## ABOUT THIS EXERCISE
Reproduce the lines of every item below without changing anything.

(Data entries)
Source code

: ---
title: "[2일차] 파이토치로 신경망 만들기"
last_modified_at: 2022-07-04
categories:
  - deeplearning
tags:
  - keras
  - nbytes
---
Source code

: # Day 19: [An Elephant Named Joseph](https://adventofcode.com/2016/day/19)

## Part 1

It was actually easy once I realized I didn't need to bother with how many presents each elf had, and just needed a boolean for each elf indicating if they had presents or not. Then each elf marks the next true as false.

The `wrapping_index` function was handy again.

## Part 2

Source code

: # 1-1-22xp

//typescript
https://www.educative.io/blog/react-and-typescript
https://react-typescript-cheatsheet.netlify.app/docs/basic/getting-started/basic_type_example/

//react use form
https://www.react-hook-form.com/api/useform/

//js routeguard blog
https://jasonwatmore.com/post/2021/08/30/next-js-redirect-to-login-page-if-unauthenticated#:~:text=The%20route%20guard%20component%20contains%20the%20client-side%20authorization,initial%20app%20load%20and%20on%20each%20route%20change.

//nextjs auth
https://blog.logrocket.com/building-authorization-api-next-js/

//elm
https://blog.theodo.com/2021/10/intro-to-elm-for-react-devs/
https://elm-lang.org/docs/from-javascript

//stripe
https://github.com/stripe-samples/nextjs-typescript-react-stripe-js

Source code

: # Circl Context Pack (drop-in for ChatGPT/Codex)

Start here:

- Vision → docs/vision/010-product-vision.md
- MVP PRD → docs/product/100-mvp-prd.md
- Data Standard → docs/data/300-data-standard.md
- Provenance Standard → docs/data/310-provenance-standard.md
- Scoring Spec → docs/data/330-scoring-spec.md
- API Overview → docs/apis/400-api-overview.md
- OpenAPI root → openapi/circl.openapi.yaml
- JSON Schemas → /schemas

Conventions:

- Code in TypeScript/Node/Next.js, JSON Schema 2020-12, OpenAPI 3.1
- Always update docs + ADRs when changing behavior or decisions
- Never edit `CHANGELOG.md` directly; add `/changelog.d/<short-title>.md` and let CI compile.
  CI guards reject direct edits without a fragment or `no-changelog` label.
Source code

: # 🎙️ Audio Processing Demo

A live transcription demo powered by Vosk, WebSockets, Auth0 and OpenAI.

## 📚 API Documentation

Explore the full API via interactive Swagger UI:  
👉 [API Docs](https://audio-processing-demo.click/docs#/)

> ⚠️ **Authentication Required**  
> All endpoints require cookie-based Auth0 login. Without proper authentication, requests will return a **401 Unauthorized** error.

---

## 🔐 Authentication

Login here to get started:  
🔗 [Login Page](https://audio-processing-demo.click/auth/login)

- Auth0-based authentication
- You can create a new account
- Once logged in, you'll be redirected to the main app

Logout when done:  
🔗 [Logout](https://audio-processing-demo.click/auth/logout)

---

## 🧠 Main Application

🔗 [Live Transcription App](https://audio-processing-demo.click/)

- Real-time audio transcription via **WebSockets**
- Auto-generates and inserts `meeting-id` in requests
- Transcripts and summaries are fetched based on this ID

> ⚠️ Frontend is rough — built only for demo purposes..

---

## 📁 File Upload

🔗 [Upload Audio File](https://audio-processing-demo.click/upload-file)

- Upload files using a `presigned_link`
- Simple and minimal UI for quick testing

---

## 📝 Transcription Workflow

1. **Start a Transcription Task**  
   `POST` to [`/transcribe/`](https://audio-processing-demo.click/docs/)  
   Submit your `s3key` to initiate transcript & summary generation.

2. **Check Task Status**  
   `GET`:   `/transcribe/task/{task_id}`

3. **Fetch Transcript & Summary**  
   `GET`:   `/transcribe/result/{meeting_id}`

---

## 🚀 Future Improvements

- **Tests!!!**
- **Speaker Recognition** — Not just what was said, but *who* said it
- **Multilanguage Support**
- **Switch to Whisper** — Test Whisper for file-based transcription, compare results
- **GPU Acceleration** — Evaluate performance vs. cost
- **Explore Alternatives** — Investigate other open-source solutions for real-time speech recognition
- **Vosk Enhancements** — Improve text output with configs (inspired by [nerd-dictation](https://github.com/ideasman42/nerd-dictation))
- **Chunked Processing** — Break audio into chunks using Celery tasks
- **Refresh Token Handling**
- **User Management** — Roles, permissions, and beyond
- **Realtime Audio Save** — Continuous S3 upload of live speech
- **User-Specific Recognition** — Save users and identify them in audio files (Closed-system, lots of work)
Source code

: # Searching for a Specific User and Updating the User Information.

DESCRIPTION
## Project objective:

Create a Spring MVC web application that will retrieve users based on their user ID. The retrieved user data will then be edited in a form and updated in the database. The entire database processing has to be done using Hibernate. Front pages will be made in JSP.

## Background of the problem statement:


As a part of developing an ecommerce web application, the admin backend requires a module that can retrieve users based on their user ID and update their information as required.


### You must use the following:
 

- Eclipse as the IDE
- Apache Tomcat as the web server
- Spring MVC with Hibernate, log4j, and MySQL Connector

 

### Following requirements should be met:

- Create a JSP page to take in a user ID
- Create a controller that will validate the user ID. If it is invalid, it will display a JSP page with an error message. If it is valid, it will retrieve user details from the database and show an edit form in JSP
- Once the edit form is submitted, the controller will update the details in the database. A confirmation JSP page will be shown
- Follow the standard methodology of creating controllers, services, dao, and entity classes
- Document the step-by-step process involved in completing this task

## TASK RESPONSE
Source code

: ---
title: "[2일차] 파이토치로 신경망 만들기"
last_modified_at: 2022-07-04
categories:
  - deeplearning
tags:
  - keras
  - nbytes
---
Source code

: # Day 19: [An Elephant Named Joseph](https://adventofcode.com/2016/day/19)

## Part 1

It was actually easy once I realized I didn't need to bother with how many presents each elf had, and just needed a boolean for each elf indicating if they had presents or not. Then each elf marks the next true as false.

The `wrapping_index` function was handy again.

## Part 2

Source code

: # 1-1-22xp

//typescript
https://www.educative.io/blog/react-and-typescript
https://react-typescript-cheatsheet.netlify.app/docs/basic/getting-started/basic_type_example/

//react use form
https://www.react-hook-form.com/api/useform/

//js routeguard blog
https://jasonwatmore.com/post/2021/08/30/next-js-redirect-to-login-page-if-unauthenticated#:~:text=The%20route%20guard%20component%20contains%20the%20client-side%20authorization,initial%20app%20load%20and%20on%20each%20route%20change.

//nextjs auth
https://blog.logrocket.com/building-authorization-api-next-js/

//elm
https://blog.theodo.com/2021/10/intro-to-elm-for-react-devs/
https://elm-lang.org/docs/from-javascript

//stripe
https://github.com/stripe-samples/nextjs-typescript-react-stripe-js

Source code

: # Circl Context Pack (drop-in for ChatGPT/Codex)

Start here:

- Vision → docs/vision/010-product-vision.md
- MVP PRD → docs/product/100-mvp-prd.md
- Data Standard → docs/data/300-data-standard.md
- Provenance Standard → docs/data/310-provenance-standard.md
- Scoring Spec → docs/data/330-scoring-spec.md
- API Overview → docs/apis/400-api-overview.md
- OpenAPI root → openapi/circl.openapi.yaml
- JSON Schemas → /schemas

Conventions:

- Code in TypeScript/Node/Next.js, JSON Schema 2020-12, OpenAPI 3.1
- Always update docs + ADRs when changing behavior or decisions
- Never edit `CHANGELOG.md` directly; add `/changelog.d/<short-title>.md` and let CI compile.
  CI guards reject direct edits without a fragment or `no-changelog` label.
Source code

: # 🎙️ Audio Processing Demo

A live transcription demo powered by Vosk, WebSockets, Auth0 and OpenAI.

## 📚 API Documentation

Explore the full API via interactive Swagger UI:  
👉 [API Docs](https://audio-processing-demo.click/docs#/)

> ⚠️ **Authentication Required**  
> All endpoints require cookie-based Auth0 login. Without proper authentication, requests will return a **401 Unauthorized** error.

---

## 🔐 Authentication

Login here to get started:  
🔗 [Login Page](https://audio-processing-demo.click/auth/login)

- Auth0-based authentication
- You can create a new account
- Once logged in, you'll be redirected to the main app

Logout when done:  
🔗 [Logout](https://audio-processing-demo.click/auth/logout)

---

## 🧠 Main Application

🔗 [Live Transcription App](https://audio-processing-demo.click/)

- Real-time audio transcription via **WebSockets**
- Auto-generates and inserts `meeting-id` in requests
- Transcripts and summaries are fetched based on this ID

> ⚠️ Frontend is rough — built only for demo purposes..

---

## 📁 File Upload

🔗 [Upload Audio File](https://audio-processing-demo.click/upload-file)

- Upload files using a `presigned_link`
- Simple and minimal UI for quick testing

---

## 📝 Transcription Workflow

1. **Start a Transcription Task**  
   `POST` to [`/transcribe/`](https://audio-processing-demo.click/docs/)  
   Submit your `s3key` to initiate transcript & summary generation.

2. **Check Task Status**  
   `GET`:   `/transcribe/task/{task_id}`

3. **Fetch Transcript & Summary**  
   `GET`:   `/transcribe/result/{meeting_id}`

---

## 🚀 Future Improvements

- **Tests!!!**
- **Speaker Recognition** — Not just what was said, but *who* said it
- **Multilanguage Support**
- **Switch to Whisper** — Test Whisper for file-based transcription, compare results
- **GPU Acceleration** — Evaluate performance vs. cost
- **Explore Alternatives** — Investigate other open-source solutions for real-time speech recognition
- **Vosk Enhancements** — Improve text output with configs (inspired by [nerd-dictation](https://github.com/ideasman42/nerd-dictation))
- **Chunked Processing** — Break audio into chunks using Celery tasks
- **Refresh Token Handling**
- **User Management** — Roles, permissions, and beyond
- **Realtime Audio Save** — Continuous S3 upload of live speech
- **User-Specific Recognition** — Save users and identify them in audio files (Closed-system, lots of work)
Source code

: # Searching for a Specific User and Updating the User Information.

DESCRIPTION
## Project objective:

Create a Spring MVC web application that will retrieve users based on their user ID. The retrieved user data will then be edited in a form and updated in the database. The entire database processing has to be done using Hibernate. Front pages will be made in JSP.

## Background of the problem statement:


As a part of developing an ecommerce web application, the admin backend requires a module that can retrieve users based on their user ID and update their information as required.


### You must use the following:
 

- Eclipse as the IDE
- Apache Tomcat as the web server
- Spring MVC with Hibernate, log4j, and MySQL Connector

 

### Following requirements should be met:

- Create a JSP page to take in a user ID
- Create a controller that will validate the user ID. If it is invalid, it will display a JSP page with an error message. If it is valid, it will retrieve user details from the database and show an edit form in JSP
- Once the edit form is submitted, the controller will update the details in the database. A confirmation JSP page will be shown
- Follow the standard methodology of creating controllers, services, dao, and entity classes
- Document the step-by-step process involved in completing this task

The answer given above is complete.